Plaintiff’s objections with respect to his care for multiple myeloma do not undermine Magistrate Judge Hluchaniuk’s finding that Dr. Miles was not deliberately indifferent to his medical condition. The records reflect that biopsies were not performed and that decisions concerning Plaintiff’s care were based on his doctors’ exercise of their professional medical judgment. The records also reflect that Plaintiff has received continuous medical attention, evaluations, tests, treatment, and medication while incarcerated. Plaintiff’s disagreement with the doctors’ decisions does not establish his claim for deliberate indifference in violation of the Eighth Amendment, even if those decisions are shown to be negligent or wrong. See, e.g. Comstock v. McCray, 273 F.3d 693, 703 (6th Cir. 2002) (“The requirement that the official have subjectively perceived a risk of harm and then disregarded it is meant to prevent the constitutionalization of medical malpractice claims; thus, a plaintiff alleging deliberate indifference must show more than negligence or the misdiagnosis of an ailment.”) (citing Farmer v. Brennan, 511 U.S. 825, 834 (1994); Estelle v. Gamble, 429 U.S. 97, 106 (1976)).
Magistrate Judge Hluchaniuk did not rely on Dr. Brostoski’s affidavit to make findings relevant to Plaintiff’s deliberate indifference claim against Dr. Miles. Instead, those findings were based on Plaintiff’s medical records and other evidence. Therefore, the fact that Dr. Brostoski passed away after the affidavit was executed does not have any bearing on the evaluation of Plaintiff’s claim against Dr. Miles.
With respect to Plaintiff’s claim related to Hepatitis C, he does not allege deliberate indifference with respect to this condition in his Amended Complaint. Moreover, Dr. Miles was no longer Plaintiff’s treating physician when Plaintiff claims he was not properly treated for this condition and there is nothing to suggest that Dr. Miles was ever aware of Plaintiff’s Hepatitis C. Plaintiff in fact alleges that a “Dr. Hugidson” was the individual who told Plaintiff that he would not be given treatment for Hepatitis C because the pills cost too much. (ECF No. 77 ¶ 9(a).) Thus, as to Dr. Miles, Plaintiff cannot establish the subjective component of his deliberate indifference claim with respect to his Hepatitis C. See Farmer, 511 U.S. at 837 (providing that to establish the subjective component “the plaintiff must allege facts which, if true, would show that the official being sued subjectively perceived facts from which to infer substantial risk to the prisoner, that he did in fact draw the inference, and that he then disregarded the risk.”).

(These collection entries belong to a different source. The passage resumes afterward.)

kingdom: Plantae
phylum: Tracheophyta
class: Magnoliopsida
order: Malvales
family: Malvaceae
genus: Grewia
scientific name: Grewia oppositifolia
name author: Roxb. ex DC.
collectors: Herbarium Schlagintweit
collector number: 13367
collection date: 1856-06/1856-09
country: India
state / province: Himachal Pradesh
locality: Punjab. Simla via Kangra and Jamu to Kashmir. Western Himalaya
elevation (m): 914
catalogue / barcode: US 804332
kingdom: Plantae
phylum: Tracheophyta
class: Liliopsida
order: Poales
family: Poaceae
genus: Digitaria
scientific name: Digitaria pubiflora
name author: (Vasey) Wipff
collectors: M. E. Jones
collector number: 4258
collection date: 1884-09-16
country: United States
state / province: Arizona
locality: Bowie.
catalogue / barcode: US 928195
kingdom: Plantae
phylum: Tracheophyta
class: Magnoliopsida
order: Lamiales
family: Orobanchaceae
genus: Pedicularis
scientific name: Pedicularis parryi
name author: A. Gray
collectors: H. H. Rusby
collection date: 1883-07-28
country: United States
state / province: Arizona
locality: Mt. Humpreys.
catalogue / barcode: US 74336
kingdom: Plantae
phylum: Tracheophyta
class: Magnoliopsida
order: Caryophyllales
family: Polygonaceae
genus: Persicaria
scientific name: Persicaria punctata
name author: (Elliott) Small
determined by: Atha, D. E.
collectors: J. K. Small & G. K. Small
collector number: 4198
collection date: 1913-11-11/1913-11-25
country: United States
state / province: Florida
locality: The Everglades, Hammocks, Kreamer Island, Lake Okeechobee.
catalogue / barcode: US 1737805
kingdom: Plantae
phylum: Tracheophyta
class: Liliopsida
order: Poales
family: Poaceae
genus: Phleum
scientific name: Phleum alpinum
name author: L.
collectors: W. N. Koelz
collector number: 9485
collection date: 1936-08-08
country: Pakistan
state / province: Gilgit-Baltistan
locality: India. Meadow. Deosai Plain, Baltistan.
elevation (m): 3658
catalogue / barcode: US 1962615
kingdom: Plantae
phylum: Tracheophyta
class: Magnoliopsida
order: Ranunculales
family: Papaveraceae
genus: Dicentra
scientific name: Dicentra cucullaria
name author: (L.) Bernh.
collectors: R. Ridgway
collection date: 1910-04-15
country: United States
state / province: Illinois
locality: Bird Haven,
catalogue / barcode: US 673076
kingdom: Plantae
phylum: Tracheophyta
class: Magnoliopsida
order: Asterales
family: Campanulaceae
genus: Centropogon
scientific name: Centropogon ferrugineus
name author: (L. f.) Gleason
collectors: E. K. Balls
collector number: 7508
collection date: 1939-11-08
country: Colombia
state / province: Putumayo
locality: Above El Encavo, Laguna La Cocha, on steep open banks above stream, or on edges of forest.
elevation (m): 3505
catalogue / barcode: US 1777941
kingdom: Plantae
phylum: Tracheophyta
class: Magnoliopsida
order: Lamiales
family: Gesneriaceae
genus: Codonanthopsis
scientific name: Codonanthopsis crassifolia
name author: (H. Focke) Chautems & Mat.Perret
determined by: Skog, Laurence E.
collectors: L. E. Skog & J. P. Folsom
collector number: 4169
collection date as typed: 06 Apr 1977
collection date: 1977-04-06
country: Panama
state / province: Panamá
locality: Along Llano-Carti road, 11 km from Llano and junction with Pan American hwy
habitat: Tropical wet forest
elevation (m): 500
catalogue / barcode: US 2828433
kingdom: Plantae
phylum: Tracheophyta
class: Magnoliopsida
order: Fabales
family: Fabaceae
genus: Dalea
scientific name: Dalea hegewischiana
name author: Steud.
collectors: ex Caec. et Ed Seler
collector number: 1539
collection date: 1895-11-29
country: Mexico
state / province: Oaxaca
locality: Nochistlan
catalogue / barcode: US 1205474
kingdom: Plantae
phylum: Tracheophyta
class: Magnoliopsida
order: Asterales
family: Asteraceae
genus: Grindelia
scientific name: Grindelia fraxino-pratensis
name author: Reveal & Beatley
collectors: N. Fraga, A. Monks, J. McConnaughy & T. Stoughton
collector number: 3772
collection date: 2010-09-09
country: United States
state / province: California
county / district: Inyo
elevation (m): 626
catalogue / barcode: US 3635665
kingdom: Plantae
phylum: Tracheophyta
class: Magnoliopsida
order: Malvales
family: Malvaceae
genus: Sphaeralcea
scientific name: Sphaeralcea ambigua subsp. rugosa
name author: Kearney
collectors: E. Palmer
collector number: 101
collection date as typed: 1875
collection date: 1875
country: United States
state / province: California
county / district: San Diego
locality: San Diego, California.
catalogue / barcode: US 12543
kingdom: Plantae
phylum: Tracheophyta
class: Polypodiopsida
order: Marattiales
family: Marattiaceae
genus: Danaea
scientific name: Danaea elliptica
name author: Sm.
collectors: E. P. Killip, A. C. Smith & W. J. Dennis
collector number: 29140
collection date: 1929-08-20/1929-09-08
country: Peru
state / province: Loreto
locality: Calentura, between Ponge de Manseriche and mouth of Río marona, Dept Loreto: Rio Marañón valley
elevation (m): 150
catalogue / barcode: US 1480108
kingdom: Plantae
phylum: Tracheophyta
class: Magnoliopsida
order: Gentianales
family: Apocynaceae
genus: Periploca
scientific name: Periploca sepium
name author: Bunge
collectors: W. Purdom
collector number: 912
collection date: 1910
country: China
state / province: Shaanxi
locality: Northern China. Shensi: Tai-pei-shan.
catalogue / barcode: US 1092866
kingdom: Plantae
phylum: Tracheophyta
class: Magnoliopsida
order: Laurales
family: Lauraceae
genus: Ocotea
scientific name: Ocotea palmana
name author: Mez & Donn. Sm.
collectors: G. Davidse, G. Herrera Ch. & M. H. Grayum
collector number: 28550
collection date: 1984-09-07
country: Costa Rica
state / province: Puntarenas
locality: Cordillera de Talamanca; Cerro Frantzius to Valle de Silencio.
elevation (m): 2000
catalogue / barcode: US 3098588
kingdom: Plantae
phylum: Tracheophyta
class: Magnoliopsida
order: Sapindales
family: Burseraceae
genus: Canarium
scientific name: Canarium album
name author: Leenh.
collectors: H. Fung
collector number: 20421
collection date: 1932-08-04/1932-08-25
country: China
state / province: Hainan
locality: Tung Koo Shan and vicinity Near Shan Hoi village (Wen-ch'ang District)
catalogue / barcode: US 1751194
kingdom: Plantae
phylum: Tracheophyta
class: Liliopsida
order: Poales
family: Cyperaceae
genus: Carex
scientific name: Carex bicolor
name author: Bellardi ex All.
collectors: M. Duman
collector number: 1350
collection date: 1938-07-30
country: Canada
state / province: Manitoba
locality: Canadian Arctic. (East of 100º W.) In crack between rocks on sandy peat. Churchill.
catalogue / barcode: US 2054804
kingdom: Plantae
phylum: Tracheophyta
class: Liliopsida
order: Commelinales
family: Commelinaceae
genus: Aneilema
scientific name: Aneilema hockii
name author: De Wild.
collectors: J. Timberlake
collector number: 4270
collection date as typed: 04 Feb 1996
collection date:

For these reasons, and the reasons set forth in Magistrate Judge Hluchaniuk’s January 6, 2015 R&R, the Court holds that Dr. Miles is entitled to summary judgment with respect to Plaintiff’s claim against him. The Court therefore adopts the R&R. Plaintiff’s objections to Magistrate Judge Hluchaniuk’s September 13, 2014 R&R, recommending denial of his motion for a temporary restraining order, therefore are moot.
Accordingly, IT IS ORDERED, that Defendant Dr. Richard Miles’ motion for summary judgment [ECF No. 69] is GRANTED.